Oil prices have reached a two-week high as investors anticipate a potential interest rate cut by the US Federal Reserve, which is expected to boost economic growth and energy demand. The price increase is also attributed to concerns over geopolitical risks that could impact Russian and Venezuelan oil supply.

Brent crude futures rose to $63.84 a barrel, while US West Texas Intermediate crude reached $60.16, with both contracts closing at their highest levels since November 18. The likelihood of a quarter-point rate cut by the Federal Reserve is currently at 84%, according to LSEG data. However, the meeting is expected to be divisive, with investors closely watching the bank’s policy direction and internal dynamics.

In Europe, progress in Ukraine peace talks remains slow, with disputes over security guarantees and the status of Russian-occupied territory still unresolved. The US and Russian officials have differing views on the peace proposal tabled by the US administration, which could potentially release a swing in oil supply of over 2 million barrels per day.

Commonwealth Bank of Australia analyst Vivek Dhar notes that a ceasefire is the main downside risk to the outlook for oil prices, while sustained damage to Russia’s oil infrastructure is a significant upside risk. Dhar also predicts that oversupply concerns will eventually be realized, especially as Russian oil and refined product flows eventually circumvent existing sanctions.

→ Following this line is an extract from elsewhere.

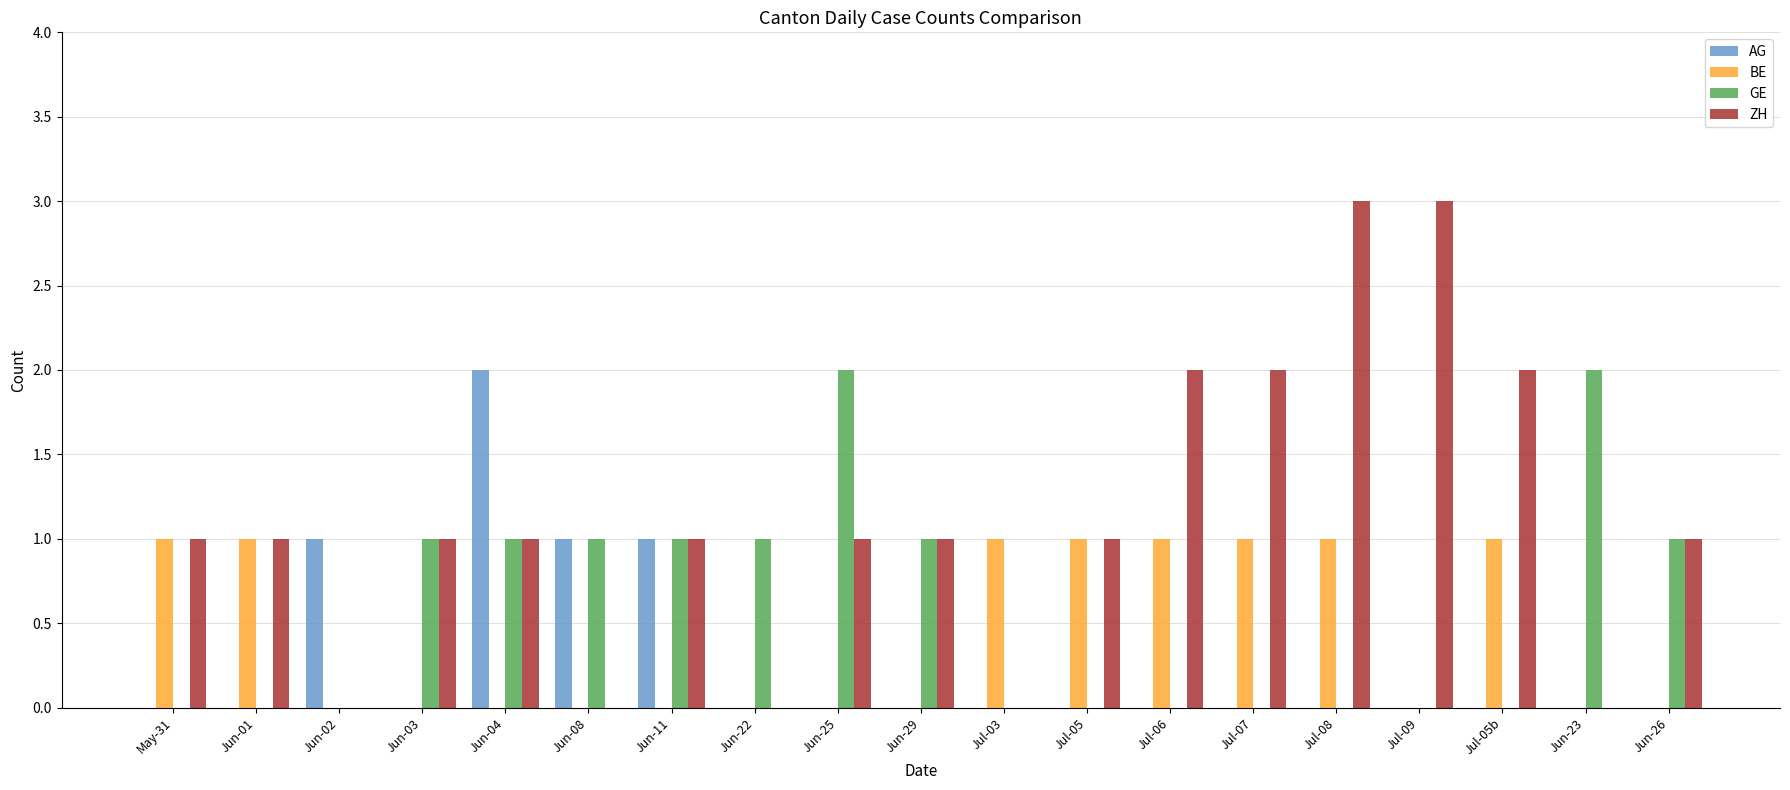

How many series are shown in this chart?

4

The Group of Seven countries and the European Union are in talks to replace a price cap on Russian oil exports with a full maritime services ban, which would likely further curb supply from the world’s second-largest oil producer. The US has also increased pressure on Venezuela, including strikes against boats attempting to smuggle illegal drugs and talk of military action to overthrow President Nicolas Maduro.

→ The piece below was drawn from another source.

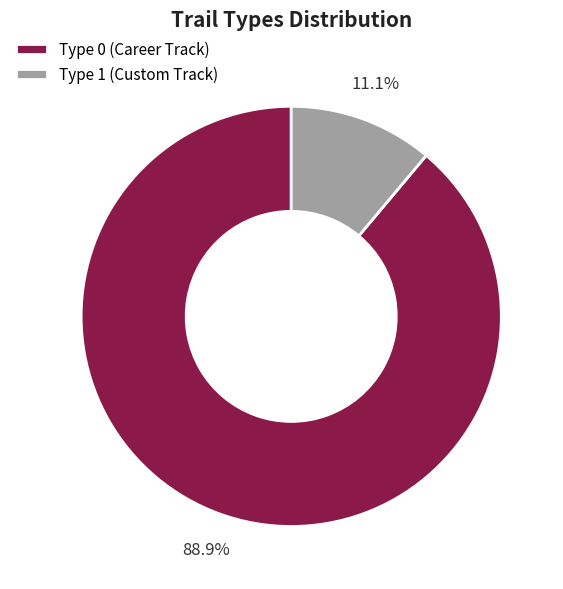

What is the total percentage of Type 0 (Career Track) and Type 1 (Custom Track)?

100.0%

Meanwhile, Chinese independent refiners have increased purchases of sanctioned Iranian oil from onshore storage tanks using newly issued import quotas, easing a supply glut. The development comes as investors continue to monitor the impact of geopolitical risks on the global oil market. With the Federal Reserve meeting scheduled for this week, investors will be closely watching the bank’s decision and its potential impact on oil prices.